The steeped tea smells a bit more like damp wood than of earth, and there is a sweet kind of aroma to it too that reminds me a bit of caramelized sugar.  That caramel essence translates into the flavor very well, in fact, this is one of the sweetest Pu-erh teas that I’ve yet to try.  It isn’t the “deep undertone of caramel-y sweetness” that I often describe when reviewing Pu-erh, this is a sweet, caramel syrup overtone that is front and center.

It is incredibly smooth and there is no bitterness whatsoever.  I am also having a hard time discerning any hint of astringency to this cup.  It is just smooth and sweet from start to finish, with an oaken undertone and a hint of earth that hits just after the start.

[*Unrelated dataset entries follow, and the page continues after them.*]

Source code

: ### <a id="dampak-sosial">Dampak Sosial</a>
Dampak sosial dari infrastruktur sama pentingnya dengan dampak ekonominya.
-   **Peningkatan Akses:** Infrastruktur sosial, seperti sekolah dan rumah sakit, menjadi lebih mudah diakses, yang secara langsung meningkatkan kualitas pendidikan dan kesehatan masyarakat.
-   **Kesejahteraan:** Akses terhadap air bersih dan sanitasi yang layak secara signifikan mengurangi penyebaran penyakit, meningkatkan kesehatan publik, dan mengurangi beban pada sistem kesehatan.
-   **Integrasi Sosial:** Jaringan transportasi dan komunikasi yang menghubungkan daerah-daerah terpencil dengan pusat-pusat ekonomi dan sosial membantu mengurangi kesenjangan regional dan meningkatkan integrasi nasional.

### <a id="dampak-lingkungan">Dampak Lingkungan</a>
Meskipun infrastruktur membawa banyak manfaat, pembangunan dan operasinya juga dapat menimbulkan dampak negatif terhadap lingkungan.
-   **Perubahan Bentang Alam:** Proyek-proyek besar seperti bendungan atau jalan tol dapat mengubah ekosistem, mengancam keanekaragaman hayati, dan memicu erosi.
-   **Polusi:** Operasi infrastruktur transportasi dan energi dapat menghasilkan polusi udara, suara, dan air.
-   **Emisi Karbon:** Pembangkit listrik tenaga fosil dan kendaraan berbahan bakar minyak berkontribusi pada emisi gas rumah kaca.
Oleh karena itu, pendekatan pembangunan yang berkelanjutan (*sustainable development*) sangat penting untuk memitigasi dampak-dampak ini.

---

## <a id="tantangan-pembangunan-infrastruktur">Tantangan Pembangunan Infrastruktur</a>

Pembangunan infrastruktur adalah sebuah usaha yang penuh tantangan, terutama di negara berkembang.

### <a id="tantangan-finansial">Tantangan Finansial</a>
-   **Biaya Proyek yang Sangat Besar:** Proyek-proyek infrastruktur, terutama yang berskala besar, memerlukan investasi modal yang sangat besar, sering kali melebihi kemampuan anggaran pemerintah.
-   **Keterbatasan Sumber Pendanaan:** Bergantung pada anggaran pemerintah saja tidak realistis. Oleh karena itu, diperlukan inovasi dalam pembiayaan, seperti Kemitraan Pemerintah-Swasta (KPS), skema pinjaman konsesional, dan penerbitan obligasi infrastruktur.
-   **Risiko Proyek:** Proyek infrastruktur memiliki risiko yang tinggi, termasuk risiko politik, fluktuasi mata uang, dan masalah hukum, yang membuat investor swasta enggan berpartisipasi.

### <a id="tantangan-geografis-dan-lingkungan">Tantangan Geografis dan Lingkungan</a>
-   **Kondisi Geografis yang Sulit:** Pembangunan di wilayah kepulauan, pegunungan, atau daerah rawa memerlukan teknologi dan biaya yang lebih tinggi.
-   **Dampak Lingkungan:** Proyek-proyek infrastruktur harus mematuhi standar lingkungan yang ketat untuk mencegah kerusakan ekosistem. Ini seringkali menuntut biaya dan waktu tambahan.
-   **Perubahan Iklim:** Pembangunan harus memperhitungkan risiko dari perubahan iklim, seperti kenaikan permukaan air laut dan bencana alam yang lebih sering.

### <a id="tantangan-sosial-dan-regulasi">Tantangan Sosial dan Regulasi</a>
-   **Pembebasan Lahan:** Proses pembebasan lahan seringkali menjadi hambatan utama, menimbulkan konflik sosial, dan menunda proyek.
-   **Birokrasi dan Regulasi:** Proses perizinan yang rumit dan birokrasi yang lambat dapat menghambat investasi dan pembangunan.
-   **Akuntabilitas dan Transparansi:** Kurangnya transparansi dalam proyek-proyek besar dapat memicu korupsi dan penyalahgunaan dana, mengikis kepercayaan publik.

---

If you’re like me and have had one or more unpleasant Pu-erh experiences in the past, don’t let that stop you from trying more.  If you do, you are only depriving yourself of what is indeed a fascinating journey of discovery.  On my journey, I am discovering so many wonderful Pu-erh teas there are out there to enjoy!

And if you’ve decided that maybe you should give Pu-erh one more try, I recommend starting with this Prosperity Cube from Red Leaf Tea.  One taste of it and you’ll have a hard time remembering what “bad” Pu-erh is like … this one is THAT good!